Jesse the Patriarch: The Iconography

Jesse, the father of King David, appears mostly in "Jesse Tree" images representing Jesus' ancestry and descent from David. This metaphor originates in Isaiah 11, verses 1 and 10:
And there shall come forth a rod [virga] out of the root of Jesse, and a flower shall rise up out of his root.
In that day the root of Jesse, who standeth for an ensign of the people, him the Gentiles shall beseech, and his sepulchre shall be glorious.

In Romans 15:8-12, Paul assumes that Jesus is this "root of Jesse" to which the Gentiles now look with hope:

[T]he Gentiles are to glorify God for his mercy, as…Isaias saith: "There shall be a root of Jesse; and he that shall rise up to rule the Gentiles, in him the Gentiles shall hope."

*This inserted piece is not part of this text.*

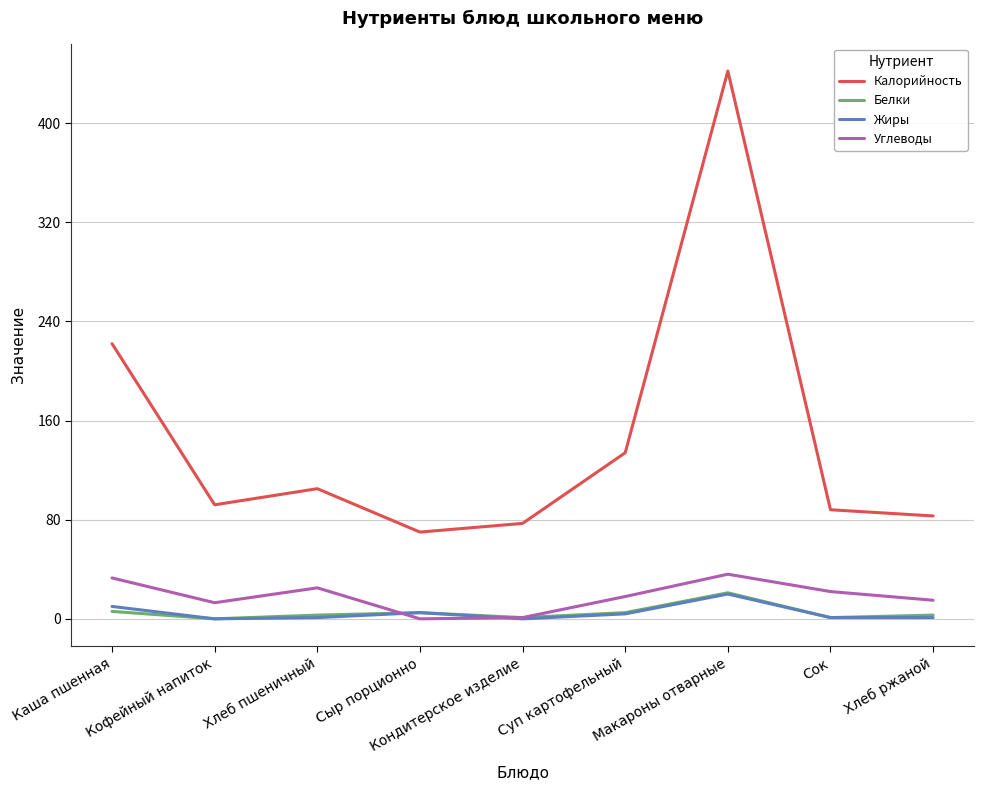

Which category has the highest value across all series?

Макароны отварные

The virga of the Latin can mean both "stem" and "rod." The metaphor is further elaborated in the early 3rd century in Tertullian's remarks on Luke 1:42, "blessed is the fruit of thy womb":

[Jesus] is the blossom of the stem which sprouts from the root of Jesse.…[M]oreover, the root of Jesse is the family of David, and the stem of the root is Mary descended from David.…1

In Jesse trees, Christ and Mary will be at the top, either in the form of a Madonna and Child portrait (as above) or sequentially, with Christ above Mary (as at right). Sometimes the figure of Christ is attended by seven doves representing the "gifts of the Holy Spirit" enumerated in Isaiah 11:2. Jesse will be at the bottom, often in a recumbent position. In-between, the tree's "branches" usually hold portraits of some of the men listed in the genealogy of Matthew 1:6-16, as in the picture above, or in some cases the prophets who foretold the coming of Christ, as at right.

In some cases the entire "stem" or "rod" rising from Jesse is the Virgin Mary, attended by those same gifts of the Holy Spirit.2 As the Speculum Humanae Salvationis explains, "This rod signifies Mary who is made fruitful by a heavenly dew and produces for us Christ, the most beautiful flower."3

Jesse can also be portrayed solo, with a tree as his attribute, as in the west portal at Notre-Dame la Grande, Poi­ti­ers.

Prepared in 2014 by Richard Stracke, Emeritus Professor of English, Augusta University. Revised 2016-12-13, 2020-03-07, 2020-08-09.
The detail from Notre-Dame la Grande is taken from this page at Wikimedia Commons.


ABOVE: The Jesse Tree in St. Mark's Basilica, Venice, with the Madonna and Child at the summit. (See the description page.)

BELOW: The Jesse Tree on the west façade of Orvieto Cathedral: (See the description page.)



1 On the Flesh of Christ, XXI, 5.

2 Schiller, I, 17 and fig. 24.

3 Labriola and Smeltz, 24. The identification of the rod (Latin virga) with the Virgin (Latin virgo) is a commonplace in patristic and medieval exegesis, e.g. pseudo-Ildephonse in Migne, Pat. Lat., XCVI 264-65, and Glossa Ordinaria, IV, 138-39.